__Task to complete__: Transcribe the material from its first line onward, ending with the line that contains "Nouveautés Maroquinerie & Accessoires" and adding nothing beyond it.
########################################
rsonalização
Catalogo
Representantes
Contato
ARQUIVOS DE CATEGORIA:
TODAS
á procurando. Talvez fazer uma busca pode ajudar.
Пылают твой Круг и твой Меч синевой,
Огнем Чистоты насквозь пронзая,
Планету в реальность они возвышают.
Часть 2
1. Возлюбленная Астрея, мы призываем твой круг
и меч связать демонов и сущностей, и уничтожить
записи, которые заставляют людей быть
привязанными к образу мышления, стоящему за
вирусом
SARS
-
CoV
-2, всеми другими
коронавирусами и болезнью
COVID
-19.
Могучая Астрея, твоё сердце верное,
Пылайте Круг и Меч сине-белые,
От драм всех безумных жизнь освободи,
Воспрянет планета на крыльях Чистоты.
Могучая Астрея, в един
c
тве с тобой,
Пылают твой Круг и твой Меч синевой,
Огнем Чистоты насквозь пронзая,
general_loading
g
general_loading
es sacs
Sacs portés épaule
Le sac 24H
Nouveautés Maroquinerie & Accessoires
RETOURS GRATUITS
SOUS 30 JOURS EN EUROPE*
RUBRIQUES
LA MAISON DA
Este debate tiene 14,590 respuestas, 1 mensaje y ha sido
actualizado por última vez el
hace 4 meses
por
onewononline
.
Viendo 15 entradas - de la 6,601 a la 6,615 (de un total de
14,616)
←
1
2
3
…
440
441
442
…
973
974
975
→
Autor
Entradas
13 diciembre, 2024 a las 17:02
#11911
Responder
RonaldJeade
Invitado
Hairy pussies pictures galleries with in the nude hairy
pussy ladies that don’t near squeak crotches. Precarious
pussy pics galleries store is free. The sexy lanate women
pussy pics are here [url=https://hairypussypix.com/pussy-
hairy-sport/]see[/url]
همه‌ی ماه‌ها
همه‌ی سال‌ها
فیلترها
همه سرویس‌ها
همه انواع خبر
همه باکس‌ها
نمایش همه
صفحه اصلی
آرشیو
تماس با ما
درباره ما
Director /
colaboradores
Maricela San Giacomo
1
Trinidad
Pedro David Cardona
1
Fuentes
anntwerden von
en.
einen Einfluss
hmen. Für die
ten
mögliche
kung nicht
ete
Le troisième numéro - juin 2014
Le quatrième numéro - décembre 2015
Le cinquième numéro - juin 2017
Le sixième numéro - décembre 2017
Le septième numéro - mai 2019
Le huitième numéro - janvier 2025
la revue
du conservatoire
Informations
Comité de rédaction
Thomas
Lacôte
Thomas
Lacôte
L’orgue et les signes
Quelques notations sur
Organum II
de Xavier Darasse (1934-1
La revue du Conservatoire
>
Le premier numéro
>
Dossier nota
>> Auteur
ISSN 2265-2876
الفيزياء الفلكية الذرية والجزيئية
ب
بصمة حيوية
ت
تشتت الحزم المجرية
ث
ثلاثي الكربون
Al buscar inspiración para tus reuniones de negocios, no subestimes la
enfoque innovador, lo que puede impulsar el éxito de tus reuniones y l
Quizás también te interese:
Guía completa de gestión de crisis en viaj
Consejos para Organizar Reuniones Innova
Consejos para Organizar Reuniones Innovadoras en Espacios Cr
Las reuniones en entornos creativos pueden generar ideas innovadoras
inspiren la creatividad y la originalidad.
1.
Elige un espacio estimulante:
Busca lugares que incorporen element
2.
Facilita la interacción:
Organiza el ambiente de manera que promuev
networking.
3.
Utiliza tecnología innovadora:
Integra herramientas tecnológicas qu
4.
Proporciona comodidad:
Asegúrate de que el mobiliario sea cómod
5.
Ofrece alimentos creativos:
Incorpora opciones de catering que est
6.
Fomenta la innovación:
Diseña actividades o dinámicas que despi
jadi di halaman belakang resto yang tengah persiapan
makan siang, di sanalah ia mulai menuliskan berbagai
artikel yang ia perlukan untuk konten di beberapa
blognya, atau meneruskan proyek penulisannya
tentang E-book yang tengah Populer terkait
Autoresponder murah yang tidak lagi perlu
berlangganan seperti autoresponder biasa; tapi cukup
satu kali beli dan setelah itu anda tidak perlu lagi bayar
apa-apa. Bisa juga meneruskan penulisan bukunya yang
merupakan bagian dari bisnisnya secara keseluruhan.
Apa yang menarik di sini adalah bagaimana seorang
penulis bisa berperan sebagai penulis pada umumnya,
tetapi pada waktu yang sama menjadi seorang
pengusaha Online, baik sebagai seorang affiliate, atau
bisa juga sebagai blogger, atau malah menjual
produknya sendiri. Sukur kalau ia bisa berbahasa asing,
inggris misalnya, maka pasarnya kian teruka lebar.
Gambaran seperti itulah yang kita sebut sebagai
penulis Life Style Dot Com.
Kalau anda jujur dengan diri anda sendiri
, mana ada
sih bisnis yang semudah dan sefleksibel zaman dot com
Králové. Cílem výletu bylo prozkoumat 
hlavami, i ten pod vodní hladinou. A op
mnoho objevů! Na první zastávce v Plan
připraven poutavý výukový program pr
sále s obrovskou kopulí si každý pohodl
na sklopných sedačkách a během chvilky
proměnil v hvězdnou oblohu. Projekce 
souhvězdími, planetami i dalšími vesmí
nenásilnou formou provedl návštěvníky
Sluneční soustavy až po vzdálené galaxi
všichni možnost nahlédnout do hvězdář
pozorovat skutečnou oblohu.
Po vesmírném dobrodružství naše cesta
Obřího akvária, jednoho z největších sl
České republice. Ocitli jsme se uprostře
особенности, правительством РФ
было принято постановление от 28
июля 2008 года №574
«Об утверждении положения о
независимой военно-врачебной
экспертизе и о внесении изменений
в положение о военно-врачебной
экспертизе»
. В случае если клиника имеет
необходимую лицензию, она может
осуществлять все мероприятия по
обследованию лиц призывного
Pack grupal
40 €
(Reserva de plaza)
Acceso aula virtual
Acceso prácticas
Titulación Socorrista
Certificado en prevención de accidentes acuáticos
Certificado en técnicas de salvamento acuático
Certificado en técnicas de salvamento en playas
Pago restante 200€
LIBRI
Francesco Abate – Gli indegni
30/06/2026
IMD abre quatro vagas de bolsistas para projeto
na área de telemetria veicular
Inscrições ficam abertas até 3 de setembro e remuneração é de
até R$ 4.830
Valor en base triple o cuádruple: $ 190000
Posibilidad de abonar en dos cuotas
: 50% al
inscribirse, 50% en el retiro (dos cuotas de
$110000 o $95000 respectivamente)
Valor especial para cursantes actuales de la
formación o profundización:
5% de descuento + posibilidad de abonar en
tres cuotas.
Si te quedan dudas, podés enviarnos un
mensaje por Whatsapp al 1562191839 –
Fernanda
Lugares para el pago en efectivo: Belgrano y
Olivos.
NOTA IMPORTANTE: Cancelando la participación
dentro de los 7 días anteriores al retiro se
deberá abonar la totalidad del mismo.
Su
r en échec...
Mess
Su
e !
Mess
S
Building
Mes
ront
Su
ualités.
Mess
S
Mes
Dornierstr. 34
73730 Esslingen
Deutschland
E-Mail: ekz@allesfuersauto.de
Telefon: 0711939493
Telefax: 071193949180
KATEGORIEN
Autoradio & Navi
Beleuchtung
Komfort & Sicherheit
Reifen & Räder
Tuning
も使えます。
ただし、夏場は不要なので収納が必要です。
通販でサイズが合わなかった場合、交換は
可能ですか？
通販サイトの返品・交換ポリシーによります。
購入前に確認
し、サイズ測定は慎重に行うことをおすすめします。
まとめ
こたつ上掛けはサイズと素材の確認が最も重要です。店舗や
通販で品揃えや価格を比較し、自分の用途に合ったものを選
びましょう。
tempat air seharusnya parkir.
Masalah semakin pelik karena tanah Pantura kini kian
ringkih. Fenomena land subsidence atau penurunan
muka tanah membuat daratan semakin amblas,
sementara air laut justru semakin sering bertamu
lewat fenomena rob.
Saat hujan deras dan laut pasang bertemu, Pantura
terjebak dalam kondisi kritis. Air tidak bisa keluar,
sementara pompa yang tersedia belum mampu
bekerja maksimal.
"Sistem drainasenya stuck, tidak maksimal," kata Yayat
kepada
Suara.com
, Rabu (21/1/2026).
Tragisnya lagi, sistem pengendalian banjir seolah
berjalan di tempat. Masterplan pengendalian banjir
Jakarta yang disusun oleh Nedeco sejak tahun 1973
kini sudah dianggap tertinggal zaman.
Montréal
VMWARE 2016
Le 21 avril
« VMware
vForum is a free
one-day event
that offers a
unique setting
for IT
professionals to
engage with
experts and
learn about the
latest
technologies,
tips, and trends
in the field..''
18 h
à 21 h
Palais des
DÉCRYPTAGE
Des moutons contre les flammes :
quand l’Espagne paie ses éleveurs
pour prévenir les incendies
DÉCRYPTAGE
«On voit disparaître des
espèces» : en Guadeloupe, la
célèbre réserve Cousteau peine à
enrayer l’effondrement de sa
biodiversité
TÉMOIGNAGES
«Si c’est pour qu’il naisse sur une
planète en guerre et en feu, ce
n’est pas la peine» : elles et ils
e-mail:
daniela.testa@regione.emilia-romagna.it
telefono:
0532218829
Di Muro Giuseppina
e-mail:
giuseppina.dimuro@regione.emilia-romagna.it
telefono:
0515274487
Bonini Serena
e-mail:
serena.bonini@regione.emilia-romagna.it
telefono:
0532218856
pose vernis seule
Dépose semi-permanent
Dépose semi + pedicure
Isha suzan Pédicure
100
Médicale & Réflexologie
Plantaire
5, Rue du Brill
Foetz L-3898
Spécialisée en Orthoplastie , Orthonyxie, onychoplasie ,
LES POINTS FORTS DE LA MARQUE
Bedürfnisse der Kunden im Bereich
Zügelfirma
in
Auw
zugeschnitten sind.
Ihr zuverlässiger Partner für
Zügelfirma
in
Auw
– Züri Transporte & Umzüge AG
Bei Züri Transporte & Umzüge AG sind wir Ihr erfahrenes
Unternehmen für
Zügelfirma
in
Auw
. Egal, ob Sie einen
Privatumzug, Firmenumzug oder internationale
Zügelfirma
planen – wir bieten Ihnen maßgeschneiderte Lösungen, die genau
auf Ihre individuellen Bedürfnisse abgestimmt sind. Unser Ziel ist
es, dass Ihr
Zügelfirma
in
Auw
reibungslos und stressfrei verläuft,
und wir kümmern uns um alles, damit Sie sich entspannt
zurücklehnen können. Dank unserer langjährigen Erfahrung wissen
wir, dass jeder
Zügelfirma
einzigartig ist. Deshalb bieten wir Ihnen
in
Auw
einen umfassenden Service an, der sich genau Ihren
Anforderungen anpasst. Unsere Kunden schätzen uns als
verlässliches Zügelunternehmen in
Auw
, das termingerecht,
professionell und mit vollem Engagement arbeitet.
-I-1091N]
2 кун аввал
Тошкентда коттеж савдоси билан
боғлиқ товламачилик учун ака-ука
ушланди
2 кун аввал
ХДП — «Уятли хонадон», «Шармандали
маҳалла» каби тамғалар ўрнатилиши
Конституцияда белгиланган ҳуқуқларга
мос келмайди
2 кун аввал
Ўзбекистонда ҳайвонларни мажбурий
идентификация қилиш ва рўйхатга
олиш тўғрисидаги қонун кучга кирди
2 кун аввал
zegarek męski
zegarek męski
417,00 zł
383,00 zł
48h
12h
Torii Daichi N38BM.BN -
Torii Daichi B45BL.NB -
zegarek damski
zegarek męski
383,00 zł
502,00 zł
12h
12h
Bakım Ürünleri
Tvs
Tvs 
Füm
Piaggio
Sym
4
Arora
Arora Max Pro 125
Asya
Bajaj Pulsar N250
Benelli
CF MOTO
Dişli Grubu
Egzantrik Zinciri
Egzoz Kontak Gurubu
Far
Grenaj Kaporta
########################################
__Response to this exercise__:
rsonalização
Catalogo
Representantes
Contato
ARQUIVOS DE CATEGORIA:
TODAS
á procurando. Talvez fazer uma busca pode ajudar.
Пылают твой Круг и твой Меч синевой,
Огнем Чистоты насквозь пронзая,
Планету в реальность они возвышают.
Часть 2
1. Возлюбленная Астрея, мы призываем твой круг
и меч связать демонов и сущностей, и уничтожить
записи, которые заставляют людей быть
привязанными к образу мышления, стоящему за
вирусом
SARS
-
CoV
-2, всеми другими
коронавирусами и болезнью
COVID
-19.
Могучая Астрея, твоё сердце верное,
Пылайте Круг и Меч сине-белые,
От драм всех безумных жизнь освободи,
Воспрянет планета на крыльях Чистоты.
Могучая Астрея, в един
c
тве с тобой,
Пылают твой Круг и твой Меч синевой,
Огнем Чистоты насквозь пронзая,
general_loading
g
general_loading
es sacs
Sacs portés épaule
Le sac 24H
Nouveautés Maroquinerie & Accessoires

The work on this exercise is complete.